The King And I: Mariners Shift Marketing Plans Around Felix Hernandez
April 15, 2013
Mariners P Felix Hernandez, who prior to this season signed a seven-year, $175M contract, is the "face of the franchise," and is at the "forefront of the Mariners' marketing plans," according to Jerry Brewer of the SEATTLE TIMES. Hernandez "helps shape the perception of this franchise in ways that defy the fact he appears in only 20 percent of their games." Mariners VP/Marketing Kevin Martinez said, "He's front and center because he's the one fans have connected with the most. While he doesn't play every day, his presence is felt." Brewer wrote when the Mariners were paying RF Ichiro Suzuki $18M a year, they "used to intimate that his international fame helped the team receive a substantial return on investment." Though Hernandez is "perhaps the best in baseball at what he does, he doesn't have the same worldwide cachet, at least not yet." The Mariners "made a baseball decision, not a butts-in-seats decision, when they committed to paying Hernandez." Still, there is a "great value to having Hernandez beyond how well he performs every fifth day." The Mariners started the King's Court fan section at Safeco Field after Hernandez won the '10 AL Cy Young Award. He "salutes the King's Court as he takes the mound, and he's genuinely touched that he has his own cheering section." Hernandez, a Venezuelan, also has "improved his English enough to be an enthusiastic and entertaining contributor to the Mariners' popular commercials." His on-field "greatness and popularity makes it easy for the Mariners to sell him, but his level of engagement makes the possibilities endless." Hernandez is "simply willing to do whatever it takes to make people believe in the Mariners" (SEATTLE TIMES, 4/12).
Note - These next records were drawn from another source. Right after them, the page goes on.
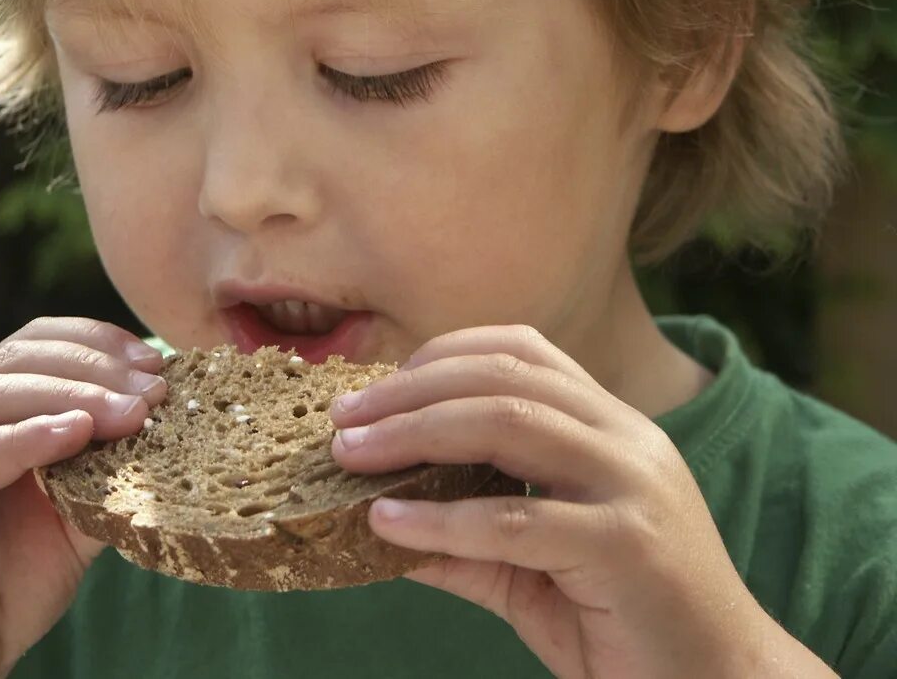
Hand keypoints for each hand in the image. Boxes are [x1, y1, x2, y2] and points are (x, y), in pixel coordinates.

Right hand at [0, 318, 166, 678]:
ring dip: (71, 397)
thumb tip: (168, 421)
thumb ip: (105, 465)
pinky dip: (23, 440)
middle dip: (94, 370)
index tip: (155, 361)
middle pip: (13, 361)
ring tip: (132, 412)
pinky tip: (74, 435)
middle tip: (155, 390)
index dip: (95, 342)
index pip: (29, 343)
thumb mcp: (70, 513)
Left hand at [330, 325, 836, 678]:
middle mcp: (626, 439)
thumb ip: (464, 541)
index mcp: (609, 428)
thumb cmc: (624, 621)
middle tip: (342, 423)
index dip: (442, 355)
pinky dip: (441, 519)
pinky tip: (388, 524)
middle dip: (409, 392)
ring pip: (510, 423)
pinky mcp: (628, 545)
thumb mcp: (531, 570)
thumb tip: (377, 523)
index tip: (378, 390)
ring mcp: (632, 486)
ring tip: (351, 456)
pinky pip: (516, 519)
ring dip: (414, 433)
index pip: (522, 352)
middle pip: (504, 378)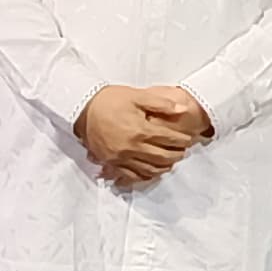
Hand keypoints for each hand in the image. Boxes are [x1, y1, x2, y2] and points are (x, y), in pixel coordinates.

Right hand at [76, 86, 202, 185]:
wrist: (83, 107)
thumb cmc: (109, 100)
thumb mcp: (137, 96)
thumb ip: (161, 103)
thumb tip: (182, 108)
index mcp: (140, 130)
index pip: (169, 139)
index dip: (181, 140)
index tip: (188, 139)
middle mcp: (132, 147)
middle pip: (162, 156)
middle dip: (176, 155)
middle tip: (183, 152)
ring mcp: (121, 157)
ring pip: (149, 169)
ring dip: (163, 167)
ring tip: (171, 162)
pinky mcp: (111, 162)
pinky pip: (131, 175)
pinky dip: (145, 175)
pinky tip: (151, 171)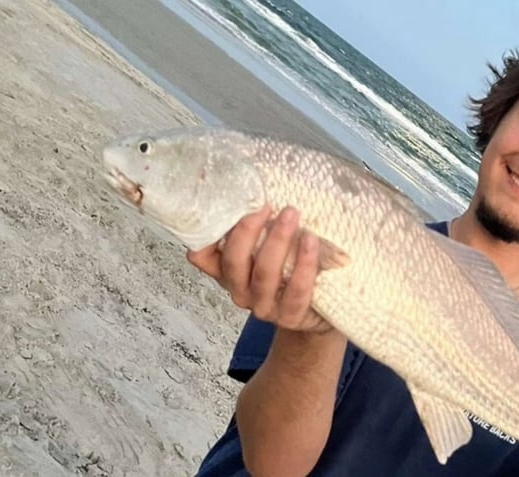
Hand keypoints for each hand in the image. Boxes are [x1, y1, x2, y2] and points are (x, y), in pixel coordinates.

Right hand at [186, 205, 330, 332]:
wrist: (318, 312)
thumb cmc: (291, 269)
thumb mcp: (271, 244)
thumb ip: (261, 222)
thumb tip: (260, 169)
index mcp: (228, 270)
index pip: (201, 256)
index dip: (203, 233)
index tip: (222, 203)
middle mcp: (240, 289)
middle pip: (233, 261)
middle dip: (248, 230)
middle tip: (266, 205)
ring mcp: (263, 305)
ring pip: (264, 274)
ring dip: (277, 241)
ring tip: (292, 213)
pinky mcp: (290, 316)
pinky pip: (296, 291)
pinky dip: (304, 264)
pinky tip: (311, 241)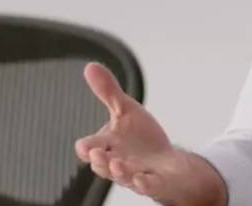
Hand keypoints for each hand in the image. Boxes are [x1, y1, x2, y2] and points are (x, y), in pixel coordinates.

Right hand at [74, 62, 224, 205]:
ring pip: (123, 176)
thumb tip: (90, 66)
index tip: (84, 144)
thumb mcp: (125, 110)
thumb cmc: (141, 139)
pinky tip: (142, 179)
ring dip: (119, 172)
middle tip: (97, 154)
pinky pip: (148, 186)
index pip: (90, 147)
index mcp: (107, 145)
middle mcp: (118, 162)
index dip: (86, 147)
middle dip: (100, 161)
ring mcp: (136, 174)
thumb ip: (108, 92)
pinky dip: (144, 183)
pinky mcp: (155, 182)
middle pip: (103, 165)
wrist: (167, 163)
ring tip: (118, 164)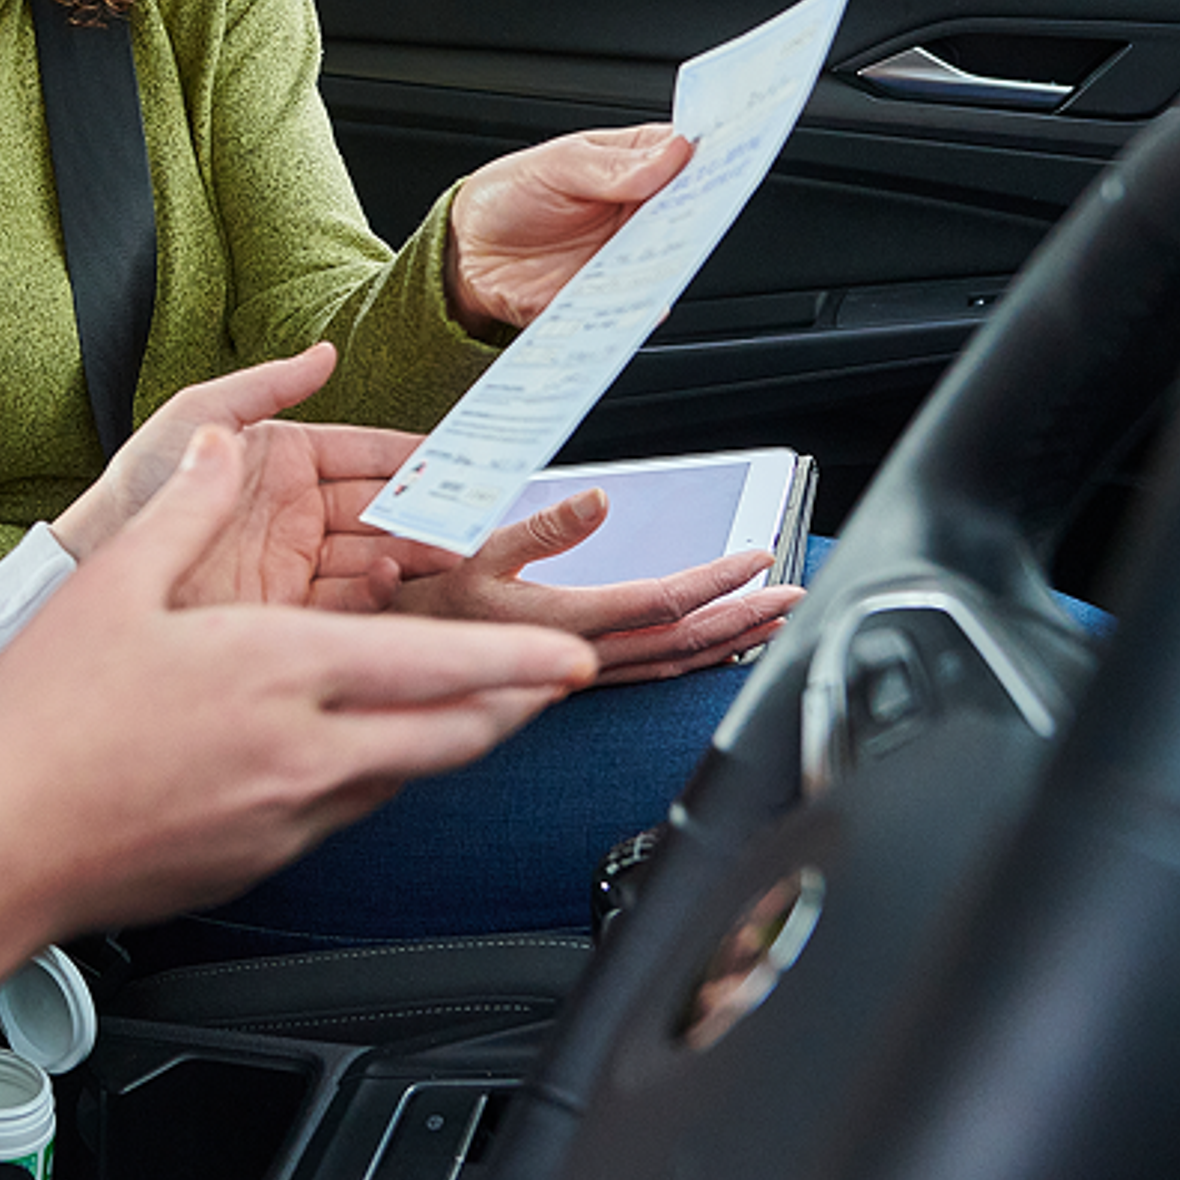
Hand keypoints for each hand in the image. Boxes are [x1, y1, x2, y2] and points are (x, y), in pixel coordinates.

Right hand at [0, 428, 600, 1078]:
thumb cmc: (47, 720)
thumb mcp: (116, 585)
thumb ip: (188, 509)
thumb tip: (221, 446)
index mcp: (277, 671)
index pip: (436, 665)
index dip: (519, 660)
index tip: (576, 652)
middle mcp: (303, 750)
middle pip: (453, 735)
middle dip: (519, 706)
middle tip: (560, 680)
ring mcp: (289, 815)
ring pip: (410, 777)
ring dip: (457, 740)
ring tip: (486, 708)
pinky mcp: (266, 860)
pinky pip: (353, 810)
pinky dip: (384, 774)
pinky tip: (371, 752)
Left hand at [47, 340, 435, 610]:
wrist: (91, 565)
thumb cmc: (138, 484)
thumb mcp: (198, 415)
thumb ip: (266, 386)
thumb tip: (325, 352)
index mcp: (286, 464)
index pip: (368, 455)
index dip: (415, 456)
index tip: (464, 457)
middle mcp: (298, 516)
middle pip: (382, 510)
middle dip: (430, 511)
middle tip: (473, 512)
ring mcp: (294, 567)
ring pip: (374, 558)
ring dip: (412, 553)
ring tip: (443, 547)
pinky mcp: (284, 614)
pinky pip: (343, 605)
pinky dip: (373, 595)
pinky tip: (389, 576)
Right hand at [304, 481, 801, 683]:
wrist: (388, 661)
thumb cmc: (421, 603)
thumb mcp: (469, 550)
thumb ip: (537, 528)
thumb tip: (599, 499)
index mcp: (564, 619)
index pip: (661, 601)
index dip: (716, 578)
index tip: (757, 554)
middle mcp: (581, 655)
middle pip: (683, 642)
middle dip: (744, 617)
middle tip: (792, 594)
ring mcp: (581, 674)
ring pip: (672, 665)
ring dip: (729, 642)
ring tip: (770, 621)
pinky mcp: (573, 679)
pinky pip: (650, 675)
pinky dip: (693, 662)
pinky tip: (713, 649)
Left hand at [442, 123, 692, 333]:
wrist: (467, 253)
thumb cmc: (509, 195)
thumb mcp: (553, 166)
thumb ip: (608, 166)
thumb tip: (671, 154)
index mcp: (635, 163)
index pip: (689, 155)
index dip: (713, 156)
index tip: (726, 159)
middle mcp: (642, 211)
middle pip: (692, 212)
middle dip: (700, 213)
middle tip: (697, 211)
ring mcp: (630, 255)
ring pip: (670, 261)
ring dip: (673, 263)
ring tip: (664, 257)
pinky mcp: (611, 296)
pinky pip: (636, 306)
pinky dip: (641, 308)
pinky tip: (638, 304)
TRENDING DOWN: In Seattle, Larry Stone noted the 12 smallest crowds in Safeco Field history "have all come since 2011, and eight of those have been in April -- including the two lowest (for now) on Tuesday and Wednesday last week against the Astros (10,745 and 10,493)." It appeared that a "bit of a buzz was building for the ballclub in spring training," but after winning the first two games of the season against the A's, it has been "a perfect buzz-kill storm." Seattle's days as "one of the reliably rabid baseball towns are long past." Crowds at Safeco Field have been "on a steady, precipitous drop ever since the 2002 peak of 3,540,482, tops in the major leagues and just short of a full-season sellout." Mariners season tickets after last season "dropped to between 8,000 and 8,500, the lowest since Safeco Field opened, down from a high of about 22,000 in 2002." The Mariners will "continue to sell season-ticket packages until mid-May," but the final numbers are "expected to be slightly down" from last year. The team is "working from an attendance base in the 8,000s, reliant on walk-up sales for the rest." April is "never ... a great walk-up month" (SEATTLE TIMES, 4/14).